■ Source passage
------------------------

CIMM CEO and Managing Director Jane Clarke, Sequent Partners Jim Spaeth and Alice Sylvester, and Janus President Howard Shimmel have conducted a much-needed and powerful study of nine companies using set-top box and/or Smart TV data in ROI attribution.
These thoughts about the study reflect my own thinking and are not ideas brought out in the CIMM paper. The CIMM paper is factual and impartial.
Stepping back for a moment, this CIMM report is one of a series. The overall series intends to study the different ways that suppliers approach attribution, in terms of data used, how data are transformed, attribution equations and other algorithms.
This particular report focuses on the data used, specifically the ad occurrence data, and the audience exposure data.
The ad occurrence data turns out to have a substantial impact on the final results. Ad occurrence data has typically been around 95% accurate at least since modern automated monitoring came into existence in the 1980s. Nielsen with its Monitor Plus and Adviews technology and Kantar with its own technology have not come under criticism much over the years. It was surprising to see that the four different sources of monitoring data nowadays are getting such very different results from one another. Eye opening.

------------------------

Stored data entries
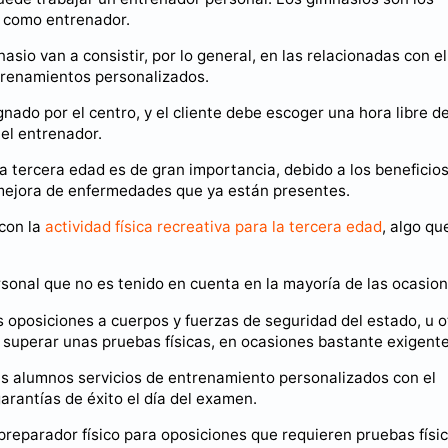
 como entrenador.
io van a consistir, por lo general, en las relacionadas con el
ntrenamientos personalizados.
nado por el centro, y el cliente debe escoger una hora libre d
 el entrenador.
n la tercera edad es de gran importancia, debido a los beneficio
a mejora de enfermedades que ya están presentes.
 con la
actividad física recreativa para la tercera edad
, algo qu
sonal que no es tenido en cuenta en la mayoría de las ocasion
 oposiciones a cuerpos y fuerzas de seguridad del estado, u o
superar unas pruebas físicas, en ocasiones bastante exigente
us alumnos servicios de entrenamiento personalizados con el
arantías de éxito el día del examen.
eparador físico para oposiciones que requieren pruebas físic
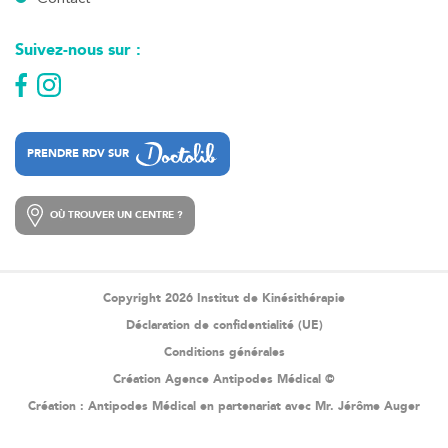
Suivez-nous sur :
PRENDRE RDV SUR
PRENDRE RDV SUR
OÙ TROUVER UN CENTRE ?
OÙ TROUVER UN CENTRE ?
Copyright 2026 Institut de Kinésithérapie
Déclaration de confidentialité (UE)
Conditions générales
Création Agence Antipodes Médical ©
Création :
Antipodes Médical
en partenariat avec Mr. Jérôme Auger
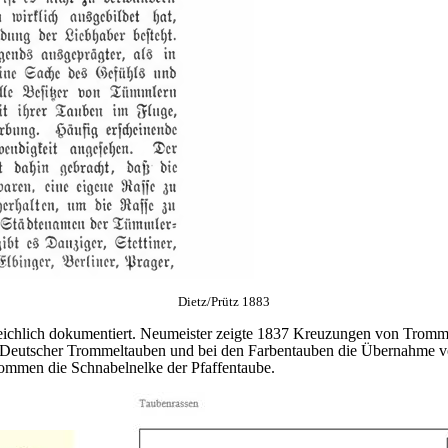
Dietz/Prütz 1883
ichlich dokumentiert. Neumeister zeigte 1837 Kreuzungen von Tromme
r Deutscher Trommeltauben und bei den Farbentauben die Übernahme vo
ommen die Schnabelnelke der Pfaffentaube.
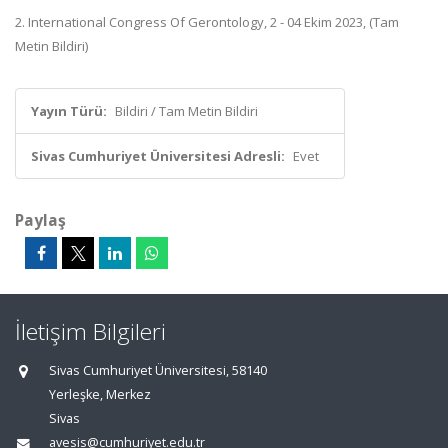
2. International Congress Of Gerontology, 2 - 04 Ekim 2023, (Tam
Metin Bildiri)
Yayın Türü:
Bildiri / Tam Metin Bildiri
Sivas Cumhuriyet Üniversitesi Adresli:
Evet
Paylaş
İletişim Bilgileri
Sivas Cumhuriyet Üniversitesi, 58140
Yerleşke, Merkez
Sivas
avesis@cumhuriyet.edu.tr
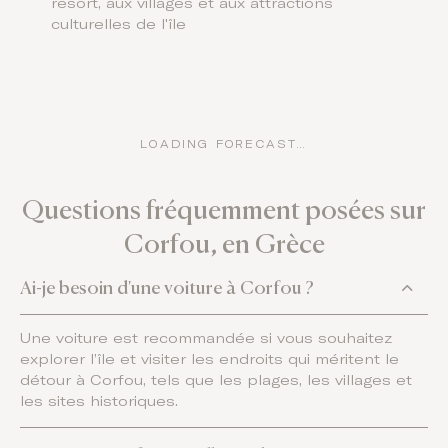
resort, aux villages et aux attractions
culturelles de l'île
LOADING FORECAST…
Questions fréquemment posées sur
Corfou, en Grèce
Ai-je besoin d'une voiture à Corfou ?
Une voiture est recommandée si vous souhaitez
explorer l’île et visiter les endroits qui méritent le
détour à Corfou, tels que les plages, les villages et
les sites historiques.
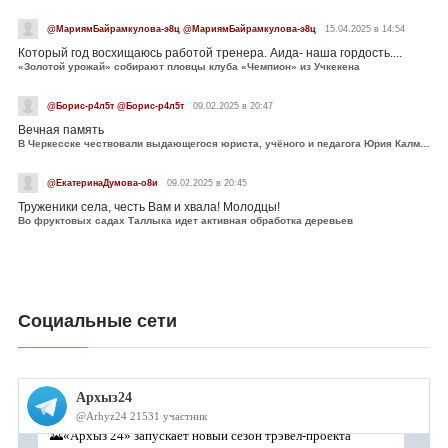
@МариямБайрамкулова-э8ц @МариямБайрамкулова-э8ц
15.04.2025 в 14:54
Который год восхищаюсь работой тренера. Аида- наша гордость....
«Золотой урожай» собирают пловцы клуба «Чемпион» из Учкекена
@Борис-р4л5т @Борис-р4л5т
09.02.2025 в 20:47
Вечная память
В Черкесске чествовали выдающегося юриста, учёного и педагога Юрия Калмыкова
@ЕкатеринаДумова-о8и
09.02.2025 в 20:45
Труженики села, честь Вам и хвала! Молодцы!
Во фруктовых садах Таллыка идет активная обработка деревьев
Социальные сети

------------------------

■ The problem
Continue the passage on the CIMM attribution study from the point at which it ends. The material has no connection to the passage on the CIMM attribution study.

■ Result
Network traffic logs and Mediaocean as run data were used as the benchmarks. The industry knows that even those sources contain errors. So when Sequent and Janus dissect the spots seen by one service but not another, it's unnerving. If in the 21st Century we cannot even depend on this old stalwart then what can we depend upon?
Perhaps the most troubling thing is the lack of time synchronization. The analyst team had to use the plus-or-minus-five-minutes rule to get the maximum number of matches between ad occurrence measurement systems.
To make this problem go away we need to finally pull the trigger on 100% Ad-ID invisible/inaudible tags in all the ads that get trafficked. Otherwise ROI measurement and/or modeling will be built upon sand.
Howard Shimmel writes about the draft of this article: "The section on Ad-ID is really important. For the brand campaign we ran, the exposure providers found spots that were not captured in Mediaocean. Could be that media companies are running spots they're not able to rectify with Mediaocean, and not getting paid for. Even though it was only 1% of spots, 1% of $50 billion in national TV advertising is $50 million worth of spots potentially not being paid to media companies. Having Ad-ID could remove any potential errors, also allow financial reconciliation faster."
Thank you CIMM, Sequent and Janus for that wakeup call.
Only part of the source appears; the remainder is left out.